There are certain provisions relating to social media as well. Such provisions should be included in the Information Technology Act, rather than the PDP Bill. In this hyper-connected world, can data localisation be possible, particularly where data is hosted, posted, updated and accessed using public networks in a decentralised environment? Only data that is hosted, posted and accessed on a captive private network can be localised.
It would be necessary to study the European Union’s GDPR (with which the PDP Bill bears many similarities) and other international frameworks, and align the provisions relating to cross-border flow of data while addressing Indian environment, culture and sovereignty of the country. Ultimately, country has to get its data protection and privacy framework recognised with other jurisdictions in the world, keeping in mind the larger interest of commerce, trade and manufacturing. The pitfalls of the GDPR also need to be taken into account.
The PDP Bill is expected to reshape the hierarchical structure of both public and private sectors, which would include the state, too.
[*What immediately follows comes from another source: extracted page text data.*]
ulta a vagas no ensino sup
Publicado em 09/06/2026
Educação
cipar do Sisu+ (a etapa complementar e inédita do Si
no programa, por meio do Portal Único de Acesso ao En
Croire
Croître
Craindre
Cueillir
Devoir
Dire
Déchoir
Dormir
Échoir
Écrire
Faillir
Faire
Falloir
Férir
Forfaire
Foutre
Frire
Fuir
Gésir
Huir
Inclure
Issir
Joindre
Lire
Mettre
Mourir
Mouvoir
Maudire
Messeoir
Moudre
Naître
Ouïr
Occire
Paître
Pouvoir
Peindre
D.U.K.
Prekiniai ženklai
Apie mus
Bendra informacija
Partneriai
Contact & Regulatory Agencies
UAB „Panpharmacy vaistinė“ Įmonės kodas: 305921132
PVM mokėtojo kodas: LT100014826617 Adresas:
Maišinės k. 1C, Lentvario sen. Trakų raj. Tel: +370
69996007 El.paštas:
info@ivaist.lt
The state must have assessed this and may be ready for addressing implications of such reshaping, including standards for anonymisation, de-identification and filtering of non-personal data from the composite data set.
It must be noted that while creating and saving the numerous documents and data which may help in the compliance and verification needs of the PDP framework, “Big Data” and AI/ML will be present and applied. The very concept of Big Data, however, is in clash with that of data minimisation, an underlying concept in the PDP Bill.
It is, therefore, important to lay out a proper system of modern law for the digital economy that also integrates the perspective of privacy-based data protection, which may drive efficient market regulations. At the same time, all the stakeholders be made accountable and responsible while recognising their roles and functions.
The framework thus needs to be more modular, and may be expanded as we learn from experience and technological innovations. Care needs to be taken, that the PDP Bill does not become “the law of everything”.
Taneja is a lawyer with Karanjawala & Co. Rai is former National Cyber Security Coordinator, Government of India.